Seeing opportunity in the IT outsourcing trend, WebEx will buy Indian conferencing outfit CyberBazaar for $4 million in cash.
The San Jose, Calif., company will offer its online meeting, training and presentation services for call center and software development groups that need to communicate with home offices in the U.S. or Europe.
CyberBazaar’s customers include Indian technology giants Infosys and Wipro, as well as U.S. heavyweights Hewlett Packard, Merrill Lynch and GE. The Bangalore-based company, which owns a 90 percent market share in India, will maintain its offices, management team and 120 people employees. The deal is expected to close in the first quarter.
“WebEx has been doing business in India for about two years and have had a reseller agreement with CyberBazaar,” Colin Smith, a WebEx spokesman told internetnews.com. “Business is picking up in India.”
Smith declined comment on whether WebEx is scouting acquistions in other IT outsourcing hubs such as China and Russia. He noted that the company already has about 400 people in China.
WebEx’s acquisition comes as the online meeting market begins to hit its stride thanks to the growing popularity of broadband connections.
Cisco jumped in with the $80 million acquisition of Latitiude Communications in November. And last year, Microsoft
made another run at the sector with its purchase of PlaceWare.

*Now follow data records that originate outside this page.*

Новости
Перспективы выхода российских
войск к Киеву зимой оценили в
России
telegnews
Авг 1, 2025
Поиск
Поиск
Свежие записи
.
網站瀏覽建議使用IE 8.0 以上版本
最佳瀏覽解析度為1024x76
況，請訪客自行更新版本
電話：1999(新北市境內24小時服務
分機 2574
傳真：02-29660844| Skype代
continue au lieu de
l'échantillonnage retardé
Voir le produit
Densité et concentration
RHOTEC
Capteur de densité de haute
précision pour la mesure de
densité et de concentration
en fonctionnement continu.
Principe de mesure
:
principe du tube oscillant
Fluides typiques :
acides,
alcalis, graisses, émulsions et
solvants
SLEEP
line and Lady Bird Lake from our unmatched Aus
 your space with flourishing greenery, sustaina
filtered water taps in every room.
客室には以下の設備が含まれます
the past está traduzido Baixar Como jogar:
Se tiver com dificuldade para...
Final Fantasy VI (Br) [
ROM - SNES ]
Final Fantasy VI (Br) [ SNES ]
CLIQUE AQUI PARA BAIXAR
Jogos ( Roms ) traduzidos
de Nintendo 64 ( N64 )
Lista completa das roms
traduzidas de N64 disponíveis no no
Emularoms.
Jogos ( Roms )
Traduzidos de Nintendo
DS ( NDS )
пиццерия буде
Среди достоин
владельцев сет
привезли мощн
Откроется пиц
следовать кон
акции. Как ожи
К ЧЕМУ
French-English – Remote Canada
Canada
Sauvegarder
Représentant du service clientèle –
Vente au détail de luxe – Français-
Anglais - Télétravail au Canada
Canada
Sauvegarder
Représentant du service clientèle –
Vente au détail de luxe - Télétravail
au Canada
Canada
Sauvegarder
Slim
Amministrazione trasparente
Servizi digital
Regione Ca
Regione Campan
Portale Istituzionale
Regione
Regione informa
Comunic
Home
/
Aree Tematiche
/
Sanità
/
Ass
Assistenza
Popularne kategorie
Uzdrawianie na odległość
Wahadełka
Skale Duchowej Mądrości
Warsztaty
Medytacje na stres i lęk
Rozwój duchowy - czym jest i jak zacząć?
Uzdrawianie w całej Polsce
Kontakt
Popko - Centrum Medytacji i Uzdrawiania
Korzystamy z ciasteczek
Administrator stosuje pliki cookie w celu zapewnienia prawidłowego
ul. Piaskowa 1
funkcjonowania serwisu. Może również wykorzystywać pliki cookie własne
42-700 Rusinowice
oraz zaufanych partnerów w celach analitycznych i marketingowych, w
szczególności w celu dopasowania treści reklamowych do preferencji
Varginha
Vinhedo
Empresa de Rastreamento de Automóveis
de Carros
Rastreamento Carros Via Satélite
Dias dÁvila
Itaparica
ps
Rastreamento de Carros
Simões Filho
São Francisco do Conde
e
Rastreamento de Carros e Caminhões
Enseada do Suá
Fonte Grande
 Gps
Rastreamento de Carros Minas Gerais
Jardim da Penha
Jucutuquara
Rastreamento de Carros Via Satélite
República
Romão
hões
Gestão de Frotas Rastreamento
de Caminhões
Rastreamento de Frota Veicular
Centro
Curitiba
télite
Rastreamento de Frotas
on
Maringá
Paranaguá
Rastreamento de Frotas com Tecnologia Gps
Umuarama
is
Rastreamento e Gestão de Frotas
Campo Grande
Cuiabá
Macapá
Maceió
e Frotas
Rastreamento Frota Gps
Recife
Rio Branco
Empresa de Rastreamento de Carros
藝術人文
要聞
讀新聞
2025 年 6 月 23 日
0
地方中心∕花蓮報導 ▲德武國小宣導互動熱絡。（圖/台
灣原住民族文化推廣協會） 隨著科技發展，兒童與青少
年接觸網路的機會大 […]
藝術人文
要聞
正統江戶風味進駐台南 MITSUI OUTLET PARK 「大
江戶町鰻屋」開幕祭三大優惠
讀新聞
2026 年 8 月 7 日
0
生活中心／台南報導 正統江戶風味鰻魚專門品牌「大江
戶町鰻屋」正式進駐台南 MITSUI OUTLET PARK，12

The Redmond, Wash., giant recently released a new version of its LiveMeeting offering with the Office 2003 package. The bundling of LiveMeeting with the popular desktop software could be an edge. WebEx, however, still controls about 65 percent of the Web conferencing market, according to SG Cowen analysts.
The move also comes as large U.S. firms are looking to create or shift thousands of jobs to India, China, Russia and other countries that have a high skill base but low costs. The most recent example is IBM , which is considering moving almost 5,000 programming jobs offshore.